▶ **DATA SHOWN**:
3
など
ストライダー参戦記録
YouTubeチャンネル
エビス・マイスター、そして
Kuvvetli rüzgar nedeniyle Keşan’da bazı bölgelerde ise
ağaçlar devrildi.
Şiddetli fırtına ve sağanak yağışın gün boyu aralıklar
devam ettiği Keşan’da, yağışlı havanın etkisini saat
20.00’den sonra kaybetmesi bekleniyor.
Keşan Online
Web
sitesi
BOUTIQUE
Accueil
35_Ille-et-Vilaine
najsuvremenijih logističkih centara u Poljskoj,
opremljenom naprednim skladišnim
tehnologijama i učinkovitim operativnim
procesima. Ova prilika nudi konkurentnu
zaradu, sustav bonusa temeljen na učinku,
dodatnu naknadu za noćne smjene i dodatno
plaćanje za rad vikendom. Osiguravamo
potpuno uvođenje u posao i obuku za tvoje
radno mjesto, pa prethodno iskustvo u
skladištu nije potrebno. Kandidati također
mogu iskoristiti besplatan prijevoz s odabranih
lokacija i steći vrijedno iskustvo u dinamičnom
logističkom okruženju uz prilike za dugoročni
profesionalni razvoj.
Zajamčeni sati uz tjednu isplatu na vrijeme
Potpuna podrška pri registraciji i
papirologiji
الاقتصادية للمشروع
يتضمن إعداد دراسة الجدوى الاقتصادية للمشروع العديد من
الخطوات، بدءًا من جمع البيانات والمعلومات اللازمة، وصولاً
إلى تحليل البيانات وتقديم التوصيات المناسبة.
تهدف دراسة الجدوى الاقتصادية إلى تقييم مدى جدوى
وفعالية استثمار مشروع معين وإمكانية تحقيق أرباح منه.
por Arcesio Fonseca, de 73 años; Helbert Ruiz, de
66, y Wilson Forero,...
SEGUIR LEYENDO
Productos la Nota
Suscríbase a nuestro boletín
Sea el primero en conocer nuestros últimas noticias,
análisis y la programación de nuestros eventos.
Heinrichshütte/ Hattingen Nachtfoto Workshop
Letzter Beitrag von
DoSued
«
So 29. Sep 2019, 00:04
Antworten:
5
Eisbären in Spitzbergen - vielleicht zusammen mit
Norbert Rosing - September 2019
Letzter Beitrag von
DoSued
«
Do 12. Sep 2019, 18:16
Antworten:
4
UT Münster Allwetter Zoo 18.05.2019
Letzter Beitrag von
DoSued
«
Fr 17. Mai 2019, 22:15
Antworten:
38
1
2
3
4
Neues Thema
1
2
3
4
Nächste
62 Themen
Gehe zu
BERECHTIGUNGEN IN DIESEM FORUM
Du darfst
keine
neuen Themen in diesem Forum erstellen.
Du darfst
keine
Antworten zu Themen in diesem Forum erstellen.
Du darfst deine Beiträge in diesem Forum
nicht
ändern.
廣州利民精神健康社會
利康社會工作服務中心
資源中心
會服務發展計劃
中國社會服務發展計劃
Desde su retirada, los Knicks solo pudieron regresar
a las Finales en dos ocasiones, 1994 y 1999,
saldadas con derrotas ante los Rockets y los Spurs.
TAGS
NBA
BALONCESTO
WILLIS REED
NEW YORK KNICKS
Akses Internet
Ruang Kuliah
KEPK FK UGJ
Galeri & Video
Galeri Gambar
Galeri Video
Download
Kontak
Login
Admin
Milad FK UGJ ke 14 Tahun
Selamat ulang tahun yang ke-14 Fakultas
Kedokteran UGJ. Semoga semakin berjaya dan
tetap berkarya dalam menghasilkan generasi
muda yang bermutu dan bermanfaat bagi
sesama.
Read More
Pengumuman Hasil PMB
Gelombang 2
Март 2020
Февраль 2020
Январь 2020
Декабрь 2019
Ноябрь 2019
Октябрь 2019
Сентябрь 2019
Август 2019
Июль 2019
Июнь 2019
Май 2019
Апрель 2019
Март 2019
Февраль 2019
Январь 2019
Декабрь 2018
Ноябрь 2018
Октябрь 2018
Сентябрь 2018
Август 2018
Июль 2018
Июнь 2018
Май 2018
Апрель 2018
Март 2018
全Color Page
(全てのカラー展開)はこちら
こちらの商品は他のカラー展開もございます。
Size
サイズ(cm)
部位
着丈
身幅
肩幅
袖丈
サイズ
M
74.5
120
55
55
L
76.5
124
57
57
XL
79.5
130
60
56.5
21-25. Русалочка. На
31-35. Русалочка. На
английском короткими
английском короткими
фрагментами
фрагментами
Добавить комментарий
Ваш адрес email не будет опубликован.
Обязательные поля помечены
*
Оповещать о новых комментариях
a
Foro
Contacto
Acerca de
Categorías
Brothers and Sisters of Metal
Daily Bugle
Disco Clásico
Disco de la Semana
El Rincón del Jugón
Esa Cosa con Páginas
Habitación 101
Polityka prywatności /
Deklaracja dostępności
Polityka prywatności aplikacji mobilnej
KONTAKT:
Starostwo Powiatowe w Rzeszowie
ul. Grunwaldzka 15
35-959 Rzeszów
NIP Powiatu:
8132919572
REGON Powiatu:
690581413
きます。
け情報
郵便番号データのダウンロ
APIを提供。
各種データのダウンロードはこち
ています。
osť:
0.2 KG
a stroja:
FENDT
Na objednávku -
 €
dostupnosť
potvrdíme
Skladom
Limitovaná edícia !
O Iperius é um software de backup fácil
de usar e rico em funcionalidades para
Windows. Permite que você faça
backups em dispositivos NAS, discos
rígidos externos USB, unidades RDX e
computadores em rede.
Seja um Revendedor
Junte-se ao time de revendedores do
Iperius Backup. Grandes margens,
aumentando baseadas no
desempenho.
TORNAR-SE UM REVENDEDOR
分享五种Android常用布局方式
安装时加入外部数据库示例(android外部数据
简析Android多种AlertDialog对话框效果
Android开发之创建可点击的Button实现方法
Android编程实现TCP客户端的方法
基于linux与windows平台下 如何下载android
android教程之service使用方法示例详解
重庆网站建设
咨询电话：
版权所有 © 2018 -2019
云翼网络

▶ **ACTION ITEM**: Give back every line of the records above unchanged, keeping their original order.

▶ **SOLVED EXERCISE**:
3
など
ストライダー参戦記録
YouTubeチャンネル
エビス・マイスター、そして
Kuvvetli rüzgar nedeniyle Keşan’da bazı bölgelerde ise
ağaçlar devrildi.
Şiddetli fırtına ve sağanak yağışın gün boyu aralıklar
devam ettiği Keşan’da, yağışlı havanın etkisini saat
20.00’den sonra kaybetmesi bekleniyor.
Keşan Online
Web
sitesi
BOUTIQUE
Accueil
35_Ille-et-Vilaine
najsuvremenijih logističkih centara u Poljskoj,
opremljenom naprednim skladišnim
tehnologijama i učinkovitim operativnim
procesima. Ova prilika nudi konkurentnu
zaradu, sustav bonusa temeljen na učinku,
dodatnu naknadu za noćne smjene i dodatno
plaćanje za rad vikendom. Osiguravamo
potpuno uvođenje u posao i obuku za tvoje
radno mjesto, pa prethodno iskustvo u
skladištu nije potrebno. Kandidati također
mogu iskoristiti besplatan prijevoz s odabranih
lokacija i steći vrijedno iskustvo u dinamičnom
logističkom okruženju uz prilike za dugoročni
profesionalni razvoj.
Zajamčeni sati uz tjednu isplatu na vrijeme
Potpuna podrška pri registraciji i
papirologiji
الاقتصادية للمشروع
يتضمن إعداد دراسة الجدوى الاقتصادية للمشروع العديد من
الخطوات، بدءًا من جمع البيانات والمعلومات اللازمة، وصولاً
إلى تحليل البيانات وتقديم التوصيات المناسبة.
تهدف دراسة الجدوى الاقتصادية إلى تقييم مدى جدوى
وفعالية استثمار مشروع معين وإمكانية تحقيق أرباح منه.
por Arcesio Fonseca, de 73 años; Helbert Ruiz, de
66, y Wilson Forero,...
SEGUIR LEYENDO
Productos la Nota
Suscríbase a nuestro boletín
Sea el primero en conocer nuestros últimas noticias,
análisis y la programación de nuestros eventos.
Heinrichshütte/ Hattingen Nachtfoto Workshop
Letzter Beitrag von
DoSued
«
So 29. Sep 2019, 00:04
Antworten:
5
Eisbären in Spitzbergen - vielleicht zusammen mit
Norbert Rosing - September 2019
Letzter Beitrag von
DoSued
«
Do 12. Sep 2019, 18:16
Antworten:
4
UT Münster Allwetter Zoo 18.05.2019
Letzter Beitrag von
DoSued
«
Fr 17. Mai 2019, 22:15
Antworten:
38
1
2
3
4
Neues Thema
1
2
3
4
Nächste
62 Themen
Gehe zu
BERECHTIGUNGEN IN DIESEM FORUM
Du darfst
keine
neuen Themen in diesem Forum erstellen.
Du darfst
keine
Antworten zu Themen in diesem Forum erstellen.
Du darfst deine Beiträge in diesem Forum
nicht
ändern.
廣州利民精神健康社會
利康社會工作服務中心
資源中心
會服務發展計劃
中國社會服務發展計劃
Desde su retirada, los Knicks solo pudieron regresar
a las Finales en dos ocasiones, 1994 y 1999,
saldadas con derrotas ante los Rockets y los Spurs.
TAGS
NBA
BALONCESTO
WILLIS REED
NEW YORK KNICKS
Akses Internet
Ruang Kuliah
KEPK FK UGJ
Galeri & Video
Galeri Gambar
Galeri Video
Download
Kontak
Login
Admin
Milad FK UGJ ke 14 Tahun
Selamat ulang tahun yang ke-14 Fakultas
Kedokteran UGJ. Semoga semakin berjaya dan
tetap berkarya dalam menghasilkan generasi
muda yang bermutu dan bermanfaat bagi
sesama.
Read More
Pengumuman Hasil PMB
Gelombang 2
Март 2020
Февраль 2020
Январь 2020
Декабрь 2019
Ноябрь 2019
Октябрь 2019
Сентябрь 2019
Август 2019
Июль 2019
Июнь 2019
Май 2019
Апрель 2019
Март 2019
Февраль 2019
Январь 2019
Декабрь 2018
Ноябрь 2018
Октябрь 2018
Сентябрь 2018
Август 2018
Июль 2018
Июнь 2018
Май 2018
Апрель 2018
Март 2018
全Color Page
(全てのカラー展開)はこちら
こちらの商品は他のカラー展開もございます。
Size
サイズ(cm)
部位
着丈
身幅
肩幅
袖丈
サイズ
M
74.5
120
55
55
L
76.5
124
57
57
XL
79.5
130
60
56.5
21-25. Русалочка. На
31-35. Русалочка. На
английском короткими
английском короткими
фрагментами
фрагментами
Добавить комментарий
Ваш адрес email не будет опубликован.
Обязательные поля помечены
*
Оповещать о новых комментариях
a
Foro
Contacto
Acerca de
Categorías
Brothers and Sisters of Metal
Daily Bugle
Disco Clásico
Disco de la Semana
El Rincón del Jugón
Esa Cosa con Páginas
Habitación 101
Polityka prywatności /
Deklaracja dostępności
Polityka prywatności aplikacji mobilnej
KONTAKT:
Starostwo Powiatowe w Rzeszowie
ul. Grunwaldzka 15
35-959 Rzeszów
NIP Powiatu:
8132919572
REGON Powiatu:
690581413
きます。
け情報
郵便番号データのダウンロ
APIを提供。
各種データのダウンロードはこち
ています。
osť:
0.2 KG
a stroja:
FENDT
Na objednávku -
 €
dostupnosť
potvrdíme
Skladom
Limitovaná edícia !
O Iperius é um software de backup fácil
de usar e rico em funcionalidades para
Windows. Permite que você faça
backups em dispositivos NAS, discos
rígidos externos USB, unidades RDX e
computadores em rede.
Seja um Revendedor
Junte-se ao time de revendedores do
Iperius Backup. Grandes margens,
aumentando baseadas no
desempenho.
TORNAR-SE UM REVENDEDOR
分享五种Android常用布局方式
安装时加入外部数据库示例(android外部数据
简析Android多种AlertDialog对话框效果
Android开发之创建可点击的Button实现方法
Android编程实现TCP客户端的方法
基于linux与windows平台下 如何下载android
android教程之service使用方法示例详解
重庆网站建设
咨询电话：
版权所有 © 2018 -2019
云翼网络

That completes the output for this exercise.